I was doing some literature review on China’s foreign policy recently. It came to me that there were three books published last year on this topic. They were all written by US scholars. This is not a surprise, given that ‘China’s foreign policy overreach’ has been a frequently appeared phrase in several occasions: support of the Ukraine War, the Taiwan Strait crisis, and the tech war with the US. So, let’s take a look and compare the arguments of these three books.
How China’s rise affect the global order has been an enduring discussion. Elizabeth Economy, the author of this book, is the senior advisor (for China) at the US Department of Commerce. She discusses the four major strategic ‘playbooks’ that Beijing has been exerting its power to protect or expand its interests: protection of its sovereignty, the Belt and Road Initiative, technological development, and global governance. The book basically summarises most of China’s overreach since the mid-2010s, including economic statecraft, para-military coercion, and overreaction in the issues of Hong Kong, Taiwan, and Tibet.
Economy concludes that Beijing has experienced ‘mixed success in attaining its vision of a reordered international system’. As I suggest in the book review that I wrote for The China Journal last year, the conclusion is rather descriptive. It does not provide definite answer to explain China’s discrepancy between ‘deft diplomacy and brute force’. The book does not sufficiently discuss the lack of coherence among all of China’s foreign policy overreach.
Still, the book has offered an insightful, objective overview of China’s foreign policies in recent years. For readers who only want some light readings of China’s foreign policy, this may be an introductory volume to read.
While Economy’s book lacks an in-depth analysis of China’s global ambitions, Professor Bates Gill’s book offer an explanation of how China’s foreign policy is made under Xi Jinping. He suggests a six fundamental objectives. First, decision making is centred by legitimacy. It creates a rhetoric that, under the Party’s leadership, China is no longer be bullied. Then, the Party also makes decision according to China’s global leadership, the ability to maintain sovereignty, expansion of economic and military power, wealth, and ideas.

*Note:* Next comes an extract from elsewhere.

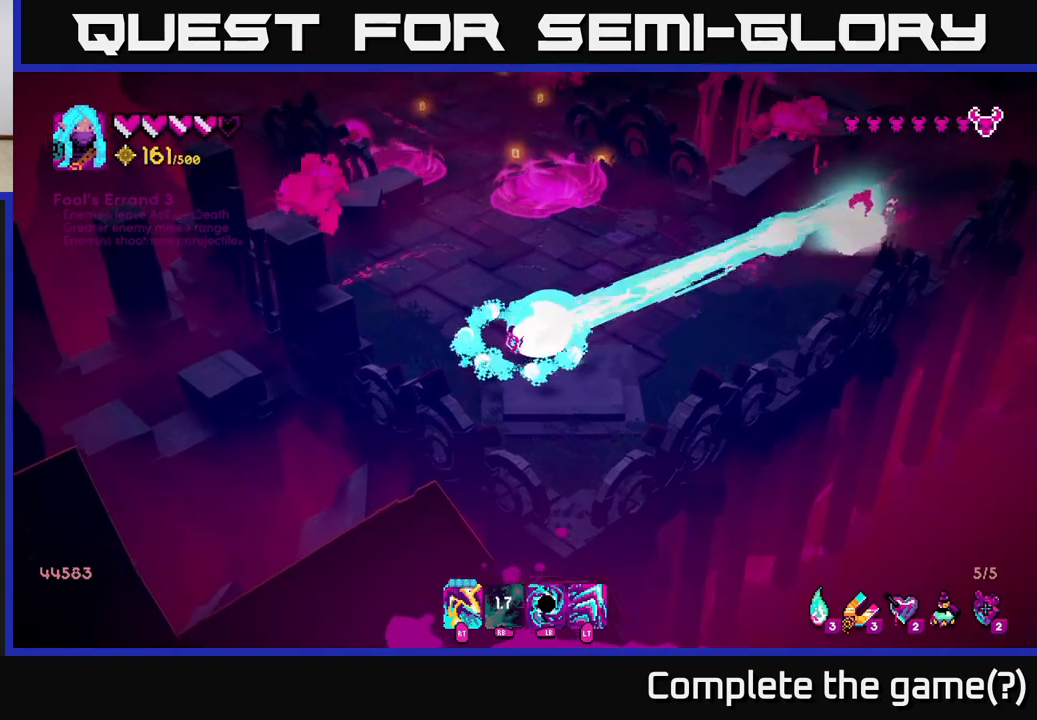
{"buttons": [], "left_stick": "center", "right_stick": "up-right", "events": [[383, "R2", "down"], [467, "R2", "up"]]}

Professor Gill has done a great job of ‘making sense’ of China’s foreign policy overreach. Unlike Economy, he has put China’s policy into an analytical framework, and explain why China behaves in a certain way. For example, to understand China’s assertive behaviours in the South China Sea, he suggests while sovereignty matters, policy also needs to align with the Party’s legitimacy as well as the expansion of China’s regional leadership.
Based on his framework, readers will have a better understanding what might be China’s next step in foreign policy, especially during Xi Jinping’s second term. To further understand Professor Gill’s arguments, please listen to his book launches available in YouTube.
Differ from Gill’s book, Professor Susan Shirk examines China’s policy overreach through the lens of domestic politics. Among all three books, I would say this may be the best book on this topic. As the title speaks for itself, the book takes a step further to argue that China’s policy overreach may harm its overall development. This seems to be sequel of Professor Shirk’s book twenty years ago, China: Fragile Superpower, which has a subtitle of ‘how China’s internal politics could derail its peaceful rise’. Shirk argues that the black box of China’s political system is what making China fragile. It prevent reforms and introduce collective leadership. Consequentially, it allows Xi Jinping to introduce strongman politics, and therefore the Party has received less policy suggestions. Because of the failure of the reform, Shirk suggests that China has shifted from ‘could derail’ to ‘has derailed’ from its peaceful rise.
Compare with Economy and Gill, Shirk has adopted a stronger position on China’s foreign policy overreach. As a Chinese politics scholar, I may not fully agree with her judgement, for instance, the warning of a possibility of a new cold war. Still, her analysis on China’s domestic and elite politics is significant to the understanding China’s foreign policy. China does not become a wolf warrior randomly. This is a result of the evolving party-state model, in which outsiders may have limited understanding of.